A 29-year-old resident of the Adams Morgan neighborhood, Nikki Salzman is the communications manager at Washington Hebrew Congregation. A 2008 graduate of Brandeis University, where she double-majored in history and American studies with a minor in film, she received a master’s degree in 2011 in public communication from American University. She enjoys learning and going to local events for Jewish young adults. She says although Washington might have a smaller Jewish population than some other metropolitan communities, the range of programming here can’t be beat. We sat down with Salzman at Washington Hebrew’s location in Washington – the synagogue also has space in Potomac – to chat about her work and Jewish identity.

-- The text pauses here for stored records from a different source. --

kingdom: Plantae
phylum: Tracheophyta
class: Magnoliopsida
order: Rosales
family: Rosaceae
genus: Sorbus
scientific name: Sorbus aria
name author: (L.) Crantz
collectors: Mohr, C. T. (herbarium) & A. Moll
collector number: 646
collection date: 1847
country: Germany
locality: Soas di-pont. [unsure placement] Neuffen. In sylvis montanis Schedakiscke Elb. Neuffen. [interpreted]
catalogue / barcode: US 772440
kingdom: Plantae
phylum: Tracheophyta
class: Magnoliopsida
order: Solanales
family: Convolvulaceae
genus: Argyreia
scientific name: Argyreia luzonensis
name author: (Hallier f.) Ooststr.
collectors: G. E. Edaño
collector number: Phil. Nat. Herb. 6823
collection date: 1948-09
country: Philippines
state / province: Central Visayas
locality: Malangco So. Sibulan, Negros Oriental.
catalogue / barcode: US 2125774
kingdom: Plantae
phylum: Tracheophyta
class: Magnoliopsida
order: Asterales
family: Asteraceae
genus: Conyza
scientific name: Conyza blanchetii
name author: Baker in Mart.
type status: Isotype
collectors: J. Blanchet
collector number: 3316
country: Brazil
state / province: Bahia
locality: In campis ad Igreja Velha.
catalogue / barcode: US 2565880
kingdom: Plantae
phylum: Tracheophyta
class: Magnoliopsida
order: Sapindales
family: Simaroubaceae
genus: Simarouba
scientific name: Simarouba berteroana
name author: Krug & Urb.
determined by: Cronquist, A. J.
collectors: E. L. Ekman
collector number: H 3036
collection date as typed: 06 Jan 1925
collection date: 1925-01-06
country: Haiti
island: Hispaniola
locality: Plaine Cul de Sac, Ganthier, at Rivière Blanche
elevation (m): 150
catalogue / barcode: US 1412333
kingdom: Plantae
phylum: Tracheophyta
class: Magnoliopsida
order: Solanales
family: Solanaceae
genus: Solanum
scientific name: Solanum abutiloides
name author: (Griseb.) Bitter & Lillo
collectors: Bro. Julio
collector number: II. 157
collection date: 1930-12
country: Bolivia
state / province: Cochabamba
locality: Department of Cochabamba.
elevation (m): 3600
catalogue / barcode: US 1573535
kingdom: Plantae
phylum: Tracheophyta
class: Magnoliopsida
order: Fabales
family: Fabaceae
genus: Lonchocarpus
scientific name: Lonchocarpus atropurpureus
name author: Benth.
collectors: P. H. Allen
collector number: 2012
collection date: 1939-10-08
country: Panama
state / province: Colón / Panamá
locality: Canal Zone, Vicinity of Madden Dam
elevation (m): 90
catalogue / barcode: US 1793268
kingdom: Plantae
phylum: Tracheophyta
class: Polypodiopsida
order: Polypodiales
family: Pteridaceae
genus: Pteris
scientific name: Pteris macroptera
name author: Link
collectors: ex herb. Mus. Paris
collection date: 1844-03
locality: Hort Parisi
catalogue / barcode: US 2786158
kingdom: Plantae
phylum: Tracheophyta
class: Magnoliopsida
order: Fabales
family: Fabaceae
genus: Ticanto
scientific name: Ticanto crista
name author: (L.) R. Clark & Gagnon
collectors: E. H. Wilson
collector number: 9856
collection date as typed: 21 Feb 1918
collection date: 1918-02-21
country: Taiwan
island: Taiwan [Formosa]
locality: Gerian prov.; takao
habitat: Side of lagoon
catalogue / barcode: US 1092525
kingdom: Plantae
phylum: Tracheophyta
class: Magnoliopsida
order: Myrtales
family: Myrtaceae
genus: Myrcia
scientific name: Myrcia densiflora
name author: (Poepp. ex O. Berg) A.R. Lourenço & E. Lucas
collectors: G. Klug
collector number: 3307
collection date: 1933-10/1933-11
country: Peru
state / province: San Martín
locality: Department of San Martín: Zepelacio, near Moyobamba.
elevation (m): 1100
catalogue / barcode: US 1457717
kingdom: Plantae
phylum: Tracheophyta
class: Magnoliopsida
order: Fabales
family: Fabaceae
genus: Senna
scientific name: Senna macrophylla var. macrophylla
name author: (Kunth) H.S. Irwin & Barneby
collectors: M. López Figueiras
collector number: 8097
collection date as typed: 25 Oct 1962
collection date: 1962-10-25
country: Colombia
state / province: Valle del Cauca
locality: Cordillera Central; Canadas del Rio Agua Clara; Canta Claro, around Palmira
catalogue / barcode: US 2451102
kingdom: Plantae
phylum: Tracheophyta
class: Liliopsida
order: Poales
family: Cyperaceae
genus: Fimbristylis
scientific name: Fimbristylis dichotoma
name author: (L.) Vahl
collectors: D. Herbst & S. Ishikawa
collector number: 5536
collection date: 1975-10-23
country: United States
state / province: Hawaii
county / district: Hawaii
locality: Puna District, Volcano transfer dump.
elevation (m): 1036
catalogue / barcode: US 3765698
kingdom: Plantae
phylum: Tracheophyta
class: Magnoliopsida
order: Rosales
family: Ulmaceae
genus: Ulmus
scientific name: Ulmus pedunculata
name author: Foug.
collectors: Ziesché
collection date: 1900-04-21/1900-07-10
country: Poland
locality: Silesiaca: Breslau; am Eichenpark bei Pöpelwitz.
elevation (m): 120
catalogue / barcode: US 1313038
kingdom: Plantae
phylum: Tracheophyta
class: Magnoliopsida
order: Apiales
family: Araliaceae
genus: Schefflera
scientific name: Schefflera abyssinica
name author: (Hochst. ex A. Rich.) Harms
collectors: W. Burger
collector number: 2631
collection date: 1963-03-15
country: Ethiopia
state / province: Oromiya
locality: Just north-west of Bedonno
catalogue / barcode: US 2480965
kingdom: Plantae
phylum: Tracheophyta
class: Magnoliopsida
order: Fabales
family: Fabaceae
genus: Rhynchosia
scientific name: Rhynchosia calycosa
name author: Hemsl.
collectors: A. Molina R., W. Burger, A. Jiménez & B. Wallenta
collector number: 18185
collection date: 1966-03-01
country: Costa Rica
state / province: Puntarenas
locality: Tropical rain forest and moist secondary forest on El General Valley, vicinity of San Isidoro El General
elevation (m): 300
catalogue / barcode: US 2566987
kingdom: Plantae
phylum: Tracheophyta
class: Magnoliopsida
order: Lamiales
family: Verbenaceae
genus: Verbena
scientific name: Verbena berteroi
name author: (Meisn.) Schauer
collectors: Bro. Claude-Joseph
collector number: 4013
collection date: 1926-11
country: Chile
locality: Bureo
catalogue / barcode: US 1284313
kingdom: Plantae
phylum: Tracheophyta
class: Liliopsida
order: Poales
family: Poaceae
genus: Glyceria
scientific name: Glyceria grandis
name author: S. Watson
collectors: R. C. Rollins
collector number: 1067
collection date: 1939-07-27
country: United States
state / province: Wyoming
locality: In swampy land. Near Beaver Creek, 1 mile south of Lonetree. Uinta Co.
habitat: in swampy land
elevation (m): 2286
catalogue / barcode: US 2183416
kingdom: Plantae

What do you do as the communications manager?
My primary role is to make sure that all of the programming that we do gets out to our congregants, gets out to the community at large. We have a lot of programs happening here, often multiple in any given week, and we have a couple of different channels that we use to get that information out.
Do you have any hand in programming?
Part of what we do is when a program ends, pause and say, ‘What worked right? What didn’t work right? What did our congregants get from it? How did this enrich the Washington Hebrew community?’ … [We] take that and say, ‘OK, is this the right direction for next time,’ or ‘How can, when we do this next time, make it better?’ Certainly, the communications team and I are involved in those conversations, even though we’re not the primary planners.
As for knowing what our community wants, some of that is looking back at what’s been successful and some of that is looking at what’s being done around the country, what’s not being done yet but should be done, and then coming together as a group to think about how can we make that appropriate for Washington Hebrew. How can we put the Washington Hebrew stamp on it?
Few of us in Washington are natives. Where are you from?
I’m originally from Gainesville, Fla., so I’m a small-town Florida girl. I’m very proud of the University of Florida, but I did not attend [college there]. I can’t even remember my first Gator game, but when you’re from a town that’s a college town, your whole life is wrapped up in things like orange and blue and going to football games. I moved here 4 ½ years ago to attend American University, and then from there ended up working for another Jewish organization, Jewish War Veterans of the United States of America, and then I came to Washington Hebrew this past July.
What role did Judaism play in your life growing up?
In Gainesville there aren’t a lot of other Jews, except for the ones who go to University of Florida, so it was an interesting community to grow up in. My parents are both from Miami, which has a very strong Jewish population, and ended up in north Florida. There weren’t really a lot of other Jewish kids, so I was an only Jew. But my parents have a very strong commitment to their Jewish identities. They’re very passionate about being Jews and they made sure to instill that pride in me and in my brothers. I didn’t do a lot, Jewishly, growing up beyond becoming a bat mitzvah. I did go to Jewish camp.
For my undergrad, I went to Brandeis. After that, Judaism has had an up and down impact on my life. While I was at Brandeis, I was not as engaged Jewishly because I felt like I didn’t have to. After carrying the weight of being Jewish and alone, beyond my family, for so long, I was like ‘Oh, well, now these other people can be Jewish for me,’ and it wasn’t until leaving Brandeis that I began to re-engage and to find a way to channel my pride in being a Jew into how to bring it into my everyday life and into my professional life.
How would you describe your relationship with Judaism now?
I would say that my relationship with Judaism, part of it is being immersed in a Jewish environment and certainly working at a synagogue for the past eight months, is just constantly deepening. Right now, I’m actually taking a class here. We’re having a 12 Jewish Questions class … that is designed to have adults re-engage with Jewish questions at a level that’s deeper than most of us got in Sunday school and Hebrew school. I’m taking that and I’m learning a lot from it. Some of these questions that I’ve had as an adult we’re exploring – and that’s certainly very helpful and also just interesting.
Do you have any hobbies?
It’s such a Jewish answer, but my favorite thing to do is eat. I made a reservation two months ago for the new José Andrés place [China Chilcano]. They’re very booked up, but I had to get in there.